Data records =>
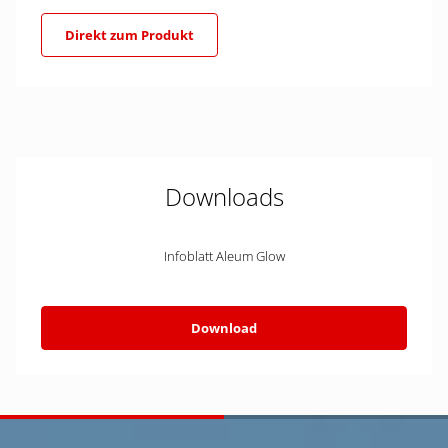
Direkt zum Produkt
Downloads
Infoblatt Aleum Glow
Download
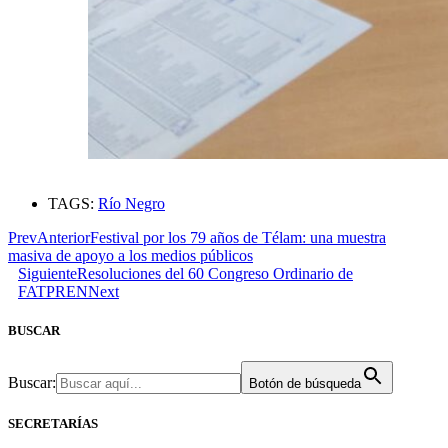
TAGS:
Río Negro
Prev
Anterior
Festival por los 79 años de Télam: una muestra
masiva de apoyo a los medios públicos
Siguiente
Resoluciones del 60 Congreso Ordinario de
FATPREN
Next
BUSCAR
Buscar:
Botón de búsqueda
SECRETARÍAS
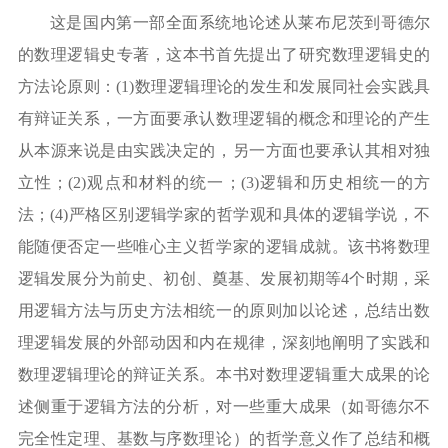
这是国内第一部全面系统地论述从莱布尼茨到哥德尔
的数理逻辑史专著，这本书首先提出了研究数理逻辑史的
方法论原则：
(1)
数理逻辑理论的发生和发展同社会实践具
有辩证关系，一方面要承认数理逻辑的概念和理论的产生
从本源来说是由实践决定的，另一方面也要承认其相对独
立性；
(2)
观点和材料的统一；
(3)
逻辑和历史相统一的方
法；
(4)
严格区别逻辑学家的哲学观和具体的逻辑学说，不
能随便否定一些唯心主义哲学家的逻辑成就。该书将数理
逻辑发展分为前史、初创、奠基、发展初期等
4
个时期，采
用逻辑方法与历史方法相统一的原则加以论述，总结出数
理逻辑发展的外部动因和内在规律，深刻地阐明了实践和
数理逻辑理论的辩证关系。本书对数理逻辑重大成果的论
述侧重于逻辑方法的分析，对一些重大成果（如哥德尔不
完全性定理、基数与序数理论）的哲学意义作了总结和概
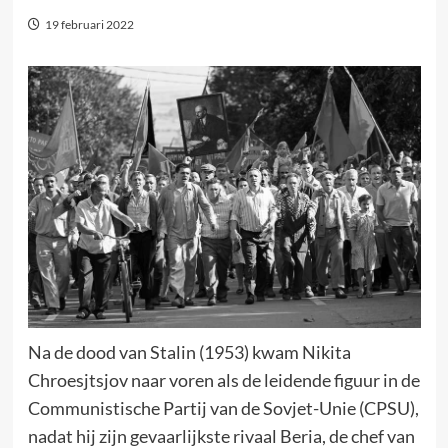
19 februari 2022
Na de dood van Stalin (1953) kwam Nikita
Chroesjtsjov naar voren als de leidende figuur in de
Communistische Partij van de Sovjet-Unie (CPSU),
nadat hij zijn gevaarlijkste rivaal Beria, de chef van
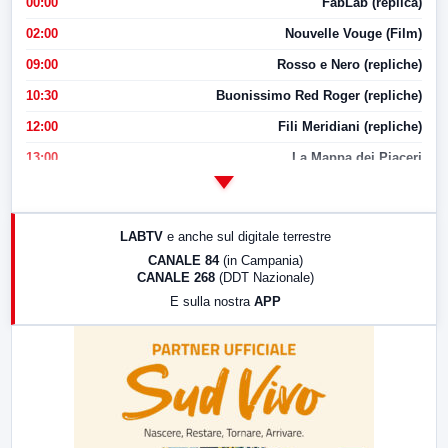
00:00
FabLab (replica)
02:00
Nouvelle Vouge (Film)
09:00
Rosso e Nero (repliche)
10:30
Buonissimo Red Roger (repliche)
12:00
Fili Meridiani (repliche)
13:00
La Mappa dei Piaceri
14:00
LabNews
17:00
LabNews (replica)
LABTV
e anche sul digitale terrestre
18:30
Di Faccia e di Profilo (repliche)
CANALE 84
(in Campania)
CANALE 268
(DDT Nazionale)
19:30
LabNews (Diretta)
E sulla nostra
APP
21:00
Free Sport
23:00
LabNews (replica)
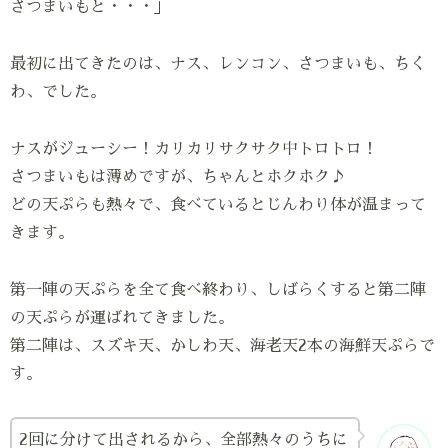
さつまいもと・・・」
最初に出てきたのは、ナス、レンコン、さつまいも、ちく
わ、でした。
ナスがジューシー！カリカリサクサク中トロトロ！
さつまいもは薄めですが、ちゃんとホクホク♪
どの天ぷらも熱々で、食べているとじんわり体が温まって
きます。
第一陣の天ぷらを全て食べ終わり、しばらくすると第二陣
の天ぷらが運ばれてきました。
第二陣は、スズキ天、かしわ天、海老天2本の海鮮天ぷらで
す。
2回に分けて出されるから、全部熱々のうちに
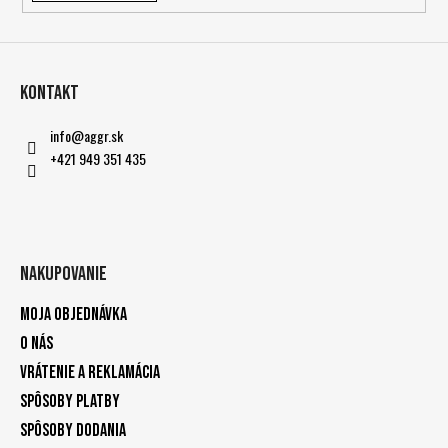
Kontakt
info
@
aggr.sk
+421 949 351 435
Nakupovanie
Moja objednávka
O nás
Vrátenie a reklamácia
Spôsoby platby
Spôsoby dodania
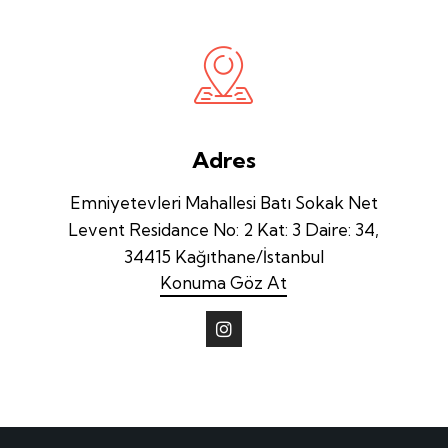
Adres
Emniyetevleri Mahallesi Batı Sokak Net
Levent Residance No: 2 Kat: 3 Daire: 34,
34415 Kağıthane/İstanbul
Konuma Göz At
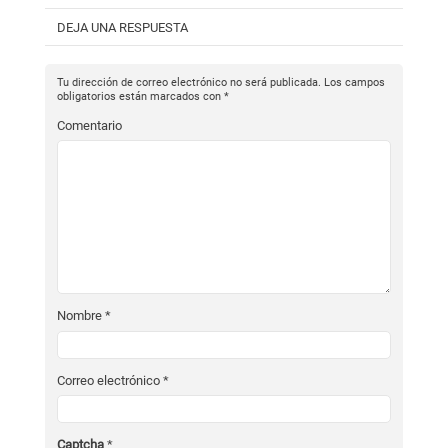
DEJA UNA RESPUESTA
Tu dirección de correo electrónico no será publicada.
Los campos
obligatorios están marcados con
*
Comentario
Nombre
*
Correo electrónico
*
Captcha
*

What you should do => Can you output all of the lines above exactly as they appear, leaving the pictures out?

Response to this exercise =>
Direkt zum Produkt
Downloads
Infoblatt Aleum Glow
Download
TAGS:
Río Negro
Prev
Anterior
Festival por los 79 años de Télam: una muestra
masiva de apoyo a los medios públicos
Siguiente
Resoluciones del 60 Congreso Ordinario de
FATPREN
Next
BUSCAR
Buscar:
Botón de búsqueda
SECRETARÍAS
这是国内第一部全面系统地论述从莱布尼茨到哥德尔
的数理逻辑史专著，这本书首先提出了研究数理逻辑史的
方法论原则：
(1)
数理逻辑理论的发生和发展同社会实践具
有辩证关系，一方面要承认数理逻辑的概念和理论的产生
从本源来说是由实践决定的，另一方面也要承认其相对独
立性；
(2)
观点和材料的统一；
(3)
逻辑和历史相统一的方
法；
(4)
严格区别逻辑学家的哲学观和具体的逻辑学说，不
能随便否定一些唯心主义哲学家的逻辑成就。该书将数理
逻辑发展分为前史、初创、奠基、发展初期等
4
个时期，采
用逻辑方法与历史方法相统一的原则加以论述，总结出数
理逻辑发展的外部动因和内在规律，深刻地阐明了实践和
数理逻辑理论的辩证关系。本书对数理逻辑重大成果的论
述侧重于逻辑方法的分析，对一些重大成果（如哥德尔不
完全性定理、基数与序数理论）的哲学意义作了总结和概
19 februari 2022
Na de dood van Stalin (1953) kwam Nikita
Chroesjtsjov naar voren als de leidende figuur in de
Communistische Partij van de Sovjet-Unie (CPSU),
nadat hij zijn gevaarlijkste rivaal Beria, de chef van
00:00
FabLab (replica)
02:00
Nouvelle Vouge (Film)
09:00
Rosso e Nero (repliche)
10:30
Buonissimo Red Roger (repliche)
12:00
Fili Meridiani (repliche)
13:00
La Mappa dei Piaceri
14:00
LabNews
17:00
LabNews (replica)
LABTV
e anche sul digitale terrestre
18:30
Di Faccia e di Profilo (repliche)
CANALE 84
(in Campania)
CANALE 268
(DDT Nazionale)
19:30
LabNews (Diretta)
E sulla nostra
APP
21:00
Free Sport
23:00
LabNews (replica)
さつまいもと・・・」
最初に出てきたのは、ナス、レンコン、さつまいも、ちく
わ、でした。
ナスがジューシー！カリカリサクサク中トロトロ！
さつまいもは薄めですが、ちゃんとホクホク♪
どの天ぷらも熱々で、食べているとじんわり体が温まって
きます。
第一陣の天ぷらを全て食べ終わり、しばらくすると第二陣
の天ぷらが運ばれてきました。
第二陣は、スズキ天、かしわ天、海老天2本の海鮮天ぷらで
す。
2回に分けて出されるから、全部熱々のうちに
Kontakt
info
@
aggr.sk
+421 949 351 435
Nakupovanie
Moja objednávka
O nás
Vrátenie a reklamácia
Spôsoby platby
Spôsoby dodania
Adres
Emniyetevleri Mahallesi Batı Sokak Net
Levent Residance No: 2 Kat: 3 Daire: 34,
34415 Kağıthane/İstanbul
Konuma Göz At
DEJA UNA RESPUESTA
Tu dirección de correo electrónico no será publicada.
Los campos
obligatorios están marcados con
*
Comentario
Nombre
*
Correo electrónico
*
Captcha
*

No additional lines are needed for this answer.